_Tarefas a cumprir_
[1] Responda às perguntas abaixo com base no texto sobre Dominguinhos:
(a) Em que ano Gilberto Gil fez sucesso com "Eu só quero um xodó"?
(b) Com qual música Dominguinhos conquistou o troféu no Festival da TV Tupi de 1979?
(c) De que cor era a Scandalli que Dominguinhos tocava ao lado de Gonzagão?
[2] Por favor, transcreva do texto sobre Dominguinhos o trecho que vai de "Quando deixou os" até "Gil cantando: https://www.youtube.com/watch?v=AzCgA-a3sUo.", incluindo estas últimas palavras.

───── Trecho do texto

Quando deixou os boleros sanfonados, Luiz Gonzaga recruta Dominguinhos para acompanhá-lo nos shows. Não só como músico, Motorista reserva também. E, graças a essas excursões, entra em contato com a cantora Anastácia, que viria a ser esposa e importante parceria. No ano de 1973, Gilberto Gil faz sucesso com "Eu só quero um xodó". A música escrita por Dominguinhos se torna um marco e tornou-se uma das mais regravadas da MPB. No consagrado Festival da TV Tupi de 1979, Dominguinhos conquista o troféu com a música ''Quem me levará sou eu'', também de sua autoria. Era o início de uma década bastante especial em sua carreira.
Escute Gil cantando: https://www.youtube.com/watch?v=AzCgA-a3sUo.
A ressurreição oitentista do rei do Baião, que tivera seus anos 70 embebidos no esquecimento por parte da imprensa sulista, agora usufruía de um respeito crescente em todo o país. O crescer da música e artistas de cunho regional, somado com discos importantes para a MPB, ajudou Gonzagão no seu resgate. Dominguinhos, com ajuda nos arranjos e sempre presente naquela Scandalli preta, teve a mão naquele novo vento, que seria o sopro na última década de vida do rei. As gravações e parcerias com artistas de ponta, renome e prestígio, fizeram a música regional novamente sair do marasmo, ocasionado pela explosão 'dance music'. O Nordeste novamente reerguia seus gigantes.

──────────
───── Amostras de dados

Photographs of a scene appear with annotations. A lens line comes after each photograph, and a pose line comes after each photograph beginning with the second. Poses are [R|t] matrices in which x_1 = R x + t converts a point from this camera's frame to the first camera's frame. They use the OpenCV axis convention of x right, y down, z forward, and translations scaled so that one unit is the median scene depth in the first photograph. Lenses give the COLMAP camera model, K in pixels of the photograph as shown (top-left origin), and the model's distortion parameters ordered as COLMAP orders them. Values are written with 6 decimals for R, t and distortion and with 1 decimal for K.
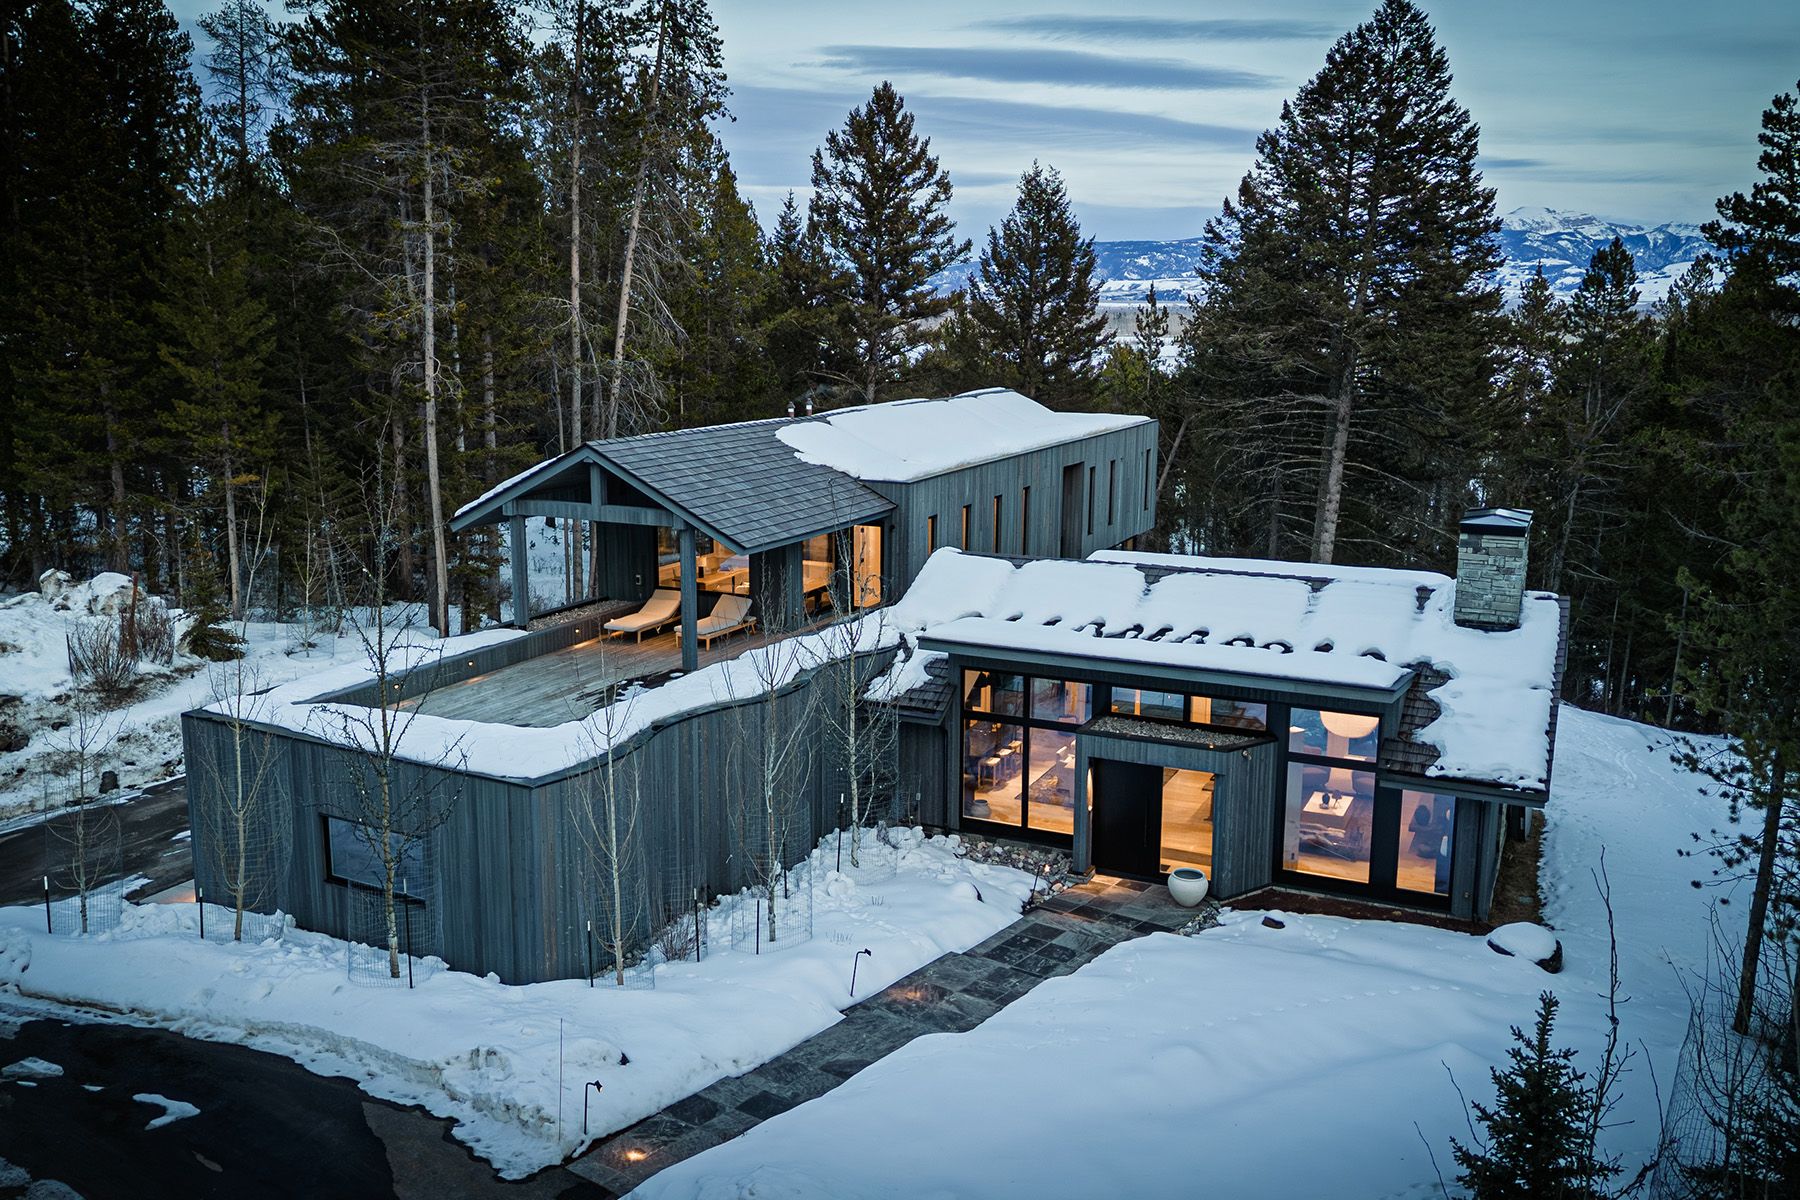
lens RADIAL K [[1278.2, 0, 886.2], [0, 1278.2, 574.2], [0, 0, 1]] dist [0.076539, -0.048949]
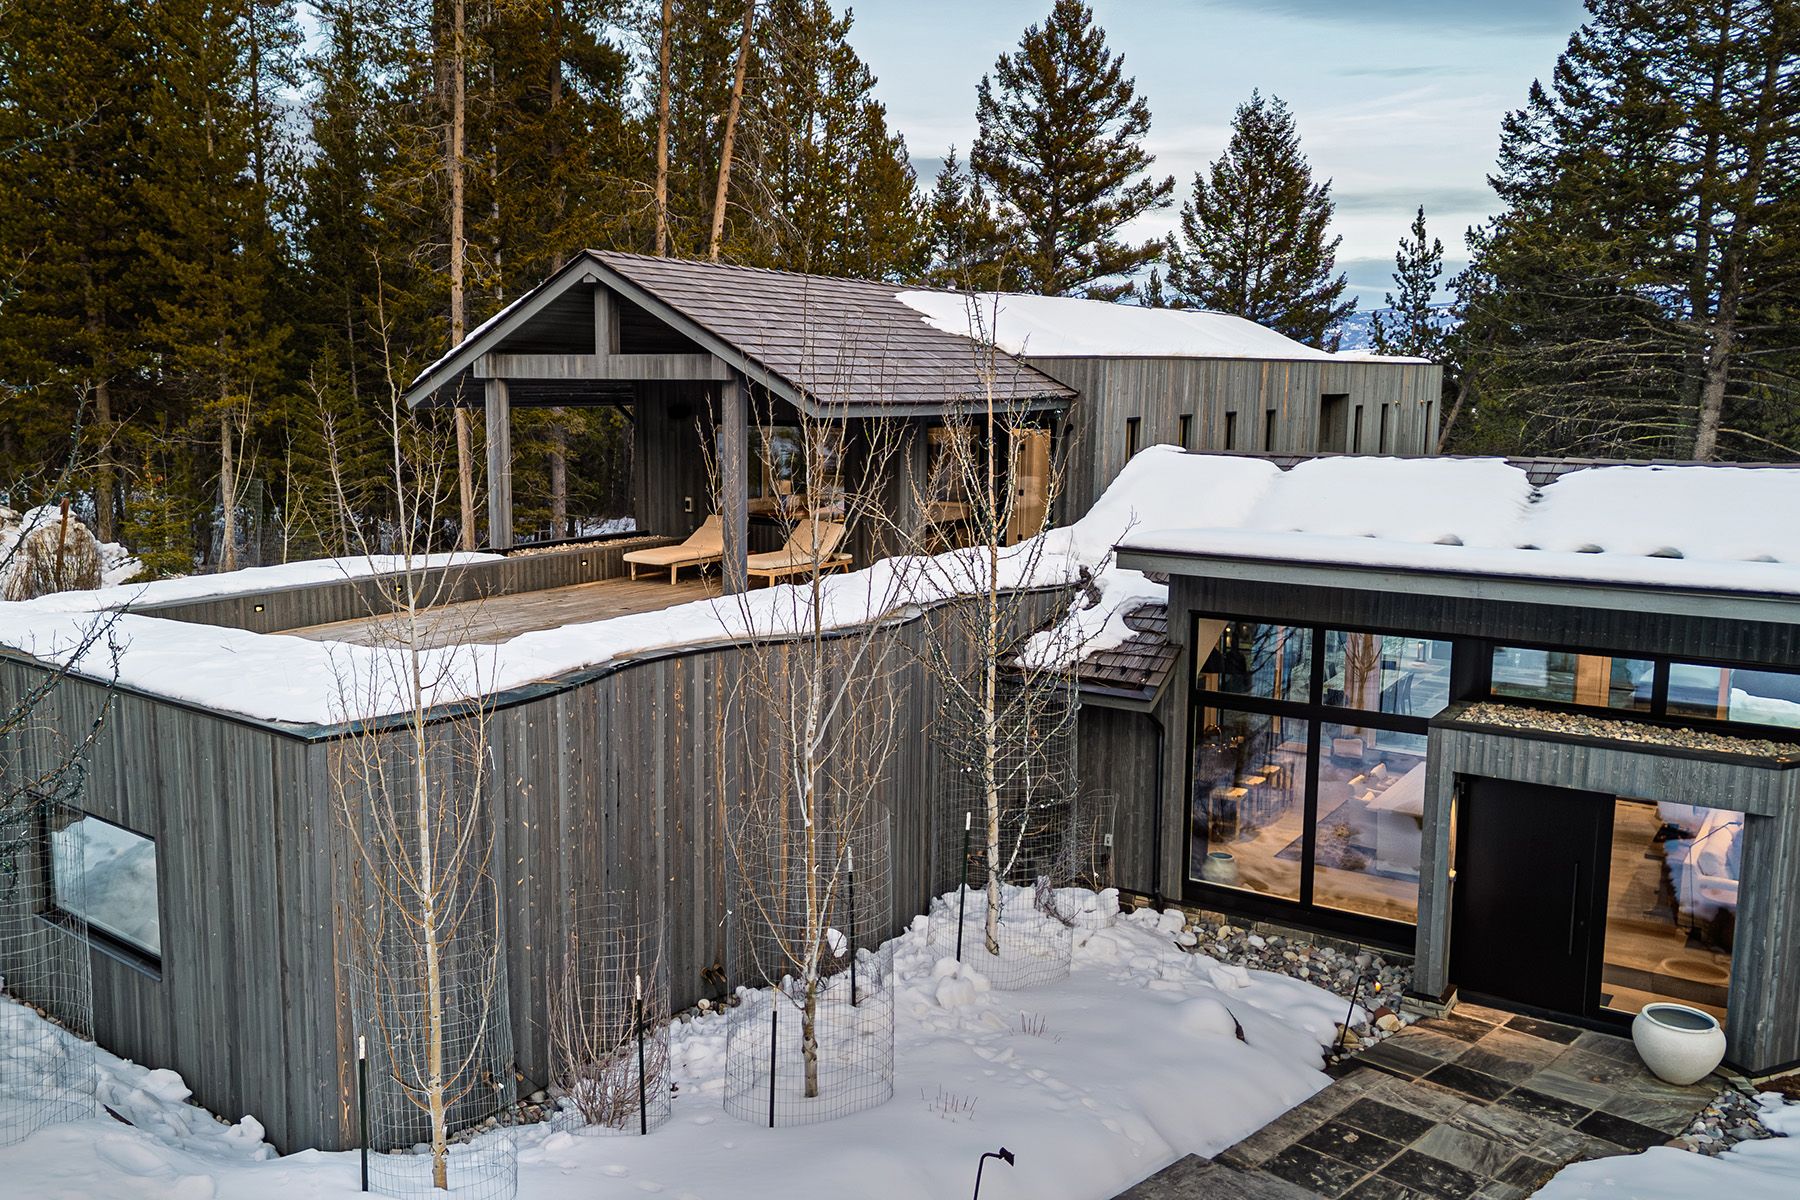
lens RADIAL K [[1374.8, 0, 821.5], [0, 1374.8, 573.5], [0, 0, 1]] dist [0.074901, -0.061407]
pose [[0.985700, 0.021713, -0.167108, -0.001127], [-0.028425, 0.998878, -0.037878, 0.080051], [0.166098, 0.042087, 0.985211, 0.353073]]
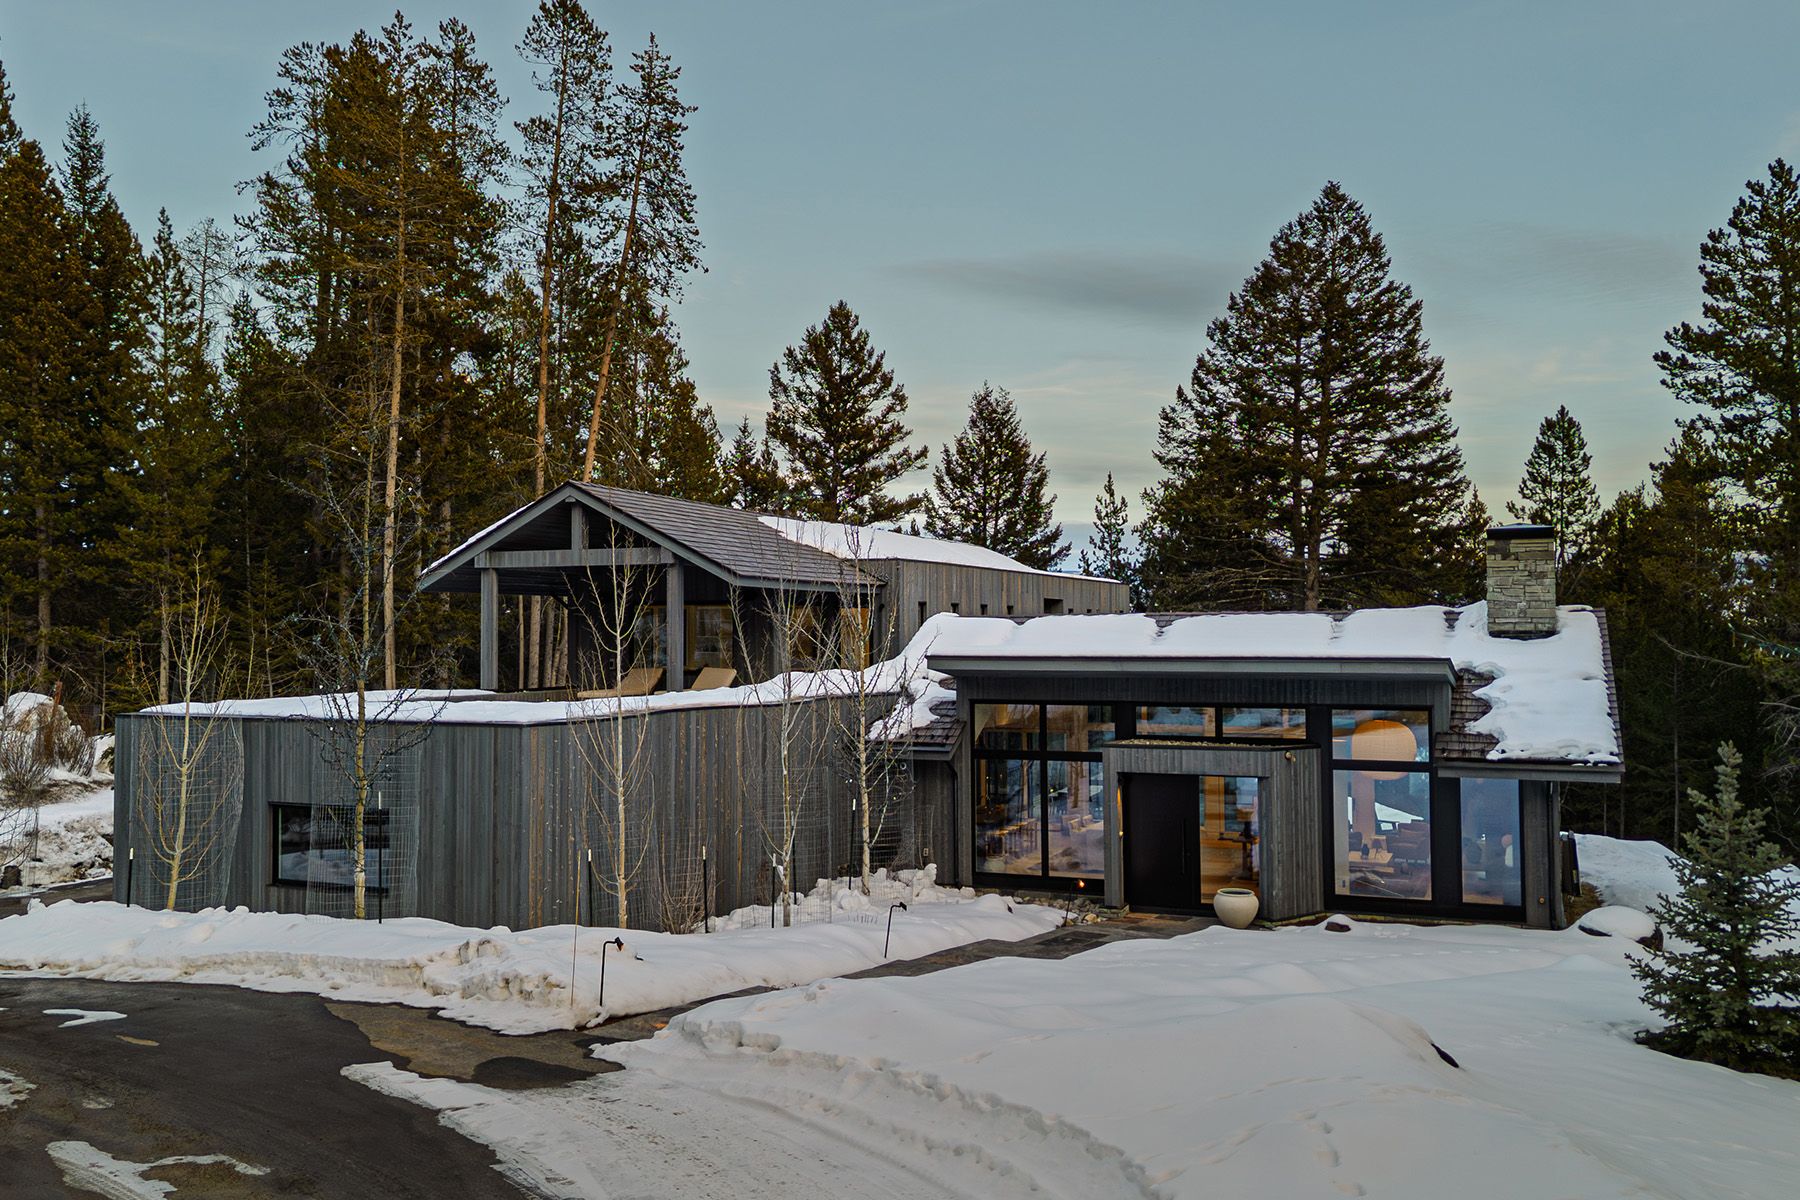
lens RADIAL K [[1296.0, 0, 881.9], [0, 1296.0, 620.9], [0, 0, 1]] dist [0.088589, -0.070601]
pose [[0.999049, -0.008634, 0.042737, -0.044138], [0.016220, 0.983444, -0.180487, 0.178120], [-0.040471, 0.181008, 0.982649, 0.060550]]
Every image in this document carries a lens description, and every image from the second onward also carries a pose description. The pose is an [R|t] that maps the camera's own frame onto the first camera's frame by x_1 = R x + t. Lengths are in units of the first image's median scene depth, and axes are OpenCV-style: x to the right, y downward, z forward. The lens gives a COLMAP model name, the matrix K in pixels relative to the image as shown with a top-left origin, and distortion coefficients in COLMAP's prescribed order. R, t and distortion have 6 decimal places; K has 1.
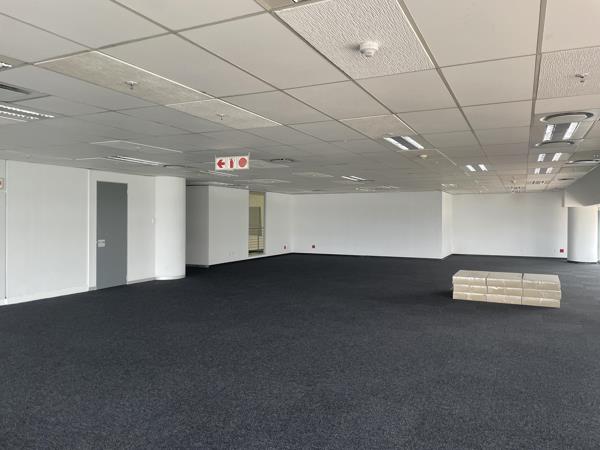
lens RADIAL K [[445.8, 0, 300.0], [0, 445.8, 225.0], [0, 0, 1]] dist [0.056365, -0.054811]
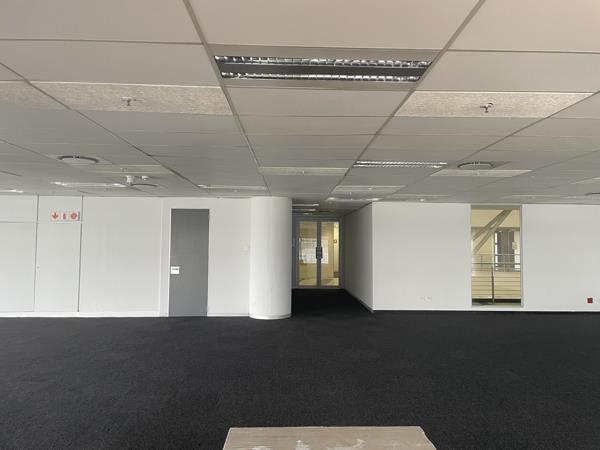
lens RADIAL K [[445.8, 0, 300.0], [0, 445.8, 225.0], [0, 0, 1]] dist [0.056365, -0.054811]
pose [[0.460222, -0.048994, -0.886451, 0.507171], [-0.017976, 0.997757, -0.064478, -0.000978], [0.887622, 0.045609, 0.458309, 0.701328]]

──────────

_Respostas por tarefa_
[1]
(a) 1973.
(b) "Quem me levará sou eu".
(c) Preta.

[2]
Quando deixou os boleros sanfonados, Luiz Gonzaga recruta Dominguinhos para acompanhá-lo nos shows. Não só como músico, Motorista reserva também. E, graças a essas excursões, entra em contato com a cantora Anastácia, que viria a ser esposa e importante parceria. No ano de 1973, Gilberto Gil faz sucesso com "Eu só quero um xodó". A música escrita por Dominguinhos se torna um marco e tornou-se uma das mais regravadas da MPB. No consagrado Festival da TV Tupi de 1979, Dominguinhos conquista o troféu com a música ''Quem me levará sou eu'', também de sua autoria. Era o início de uma década bastante especial em sua carreira.
Escute Gil cantando: https://www.youtube.com/watch?v=AzCgA-a3sUo.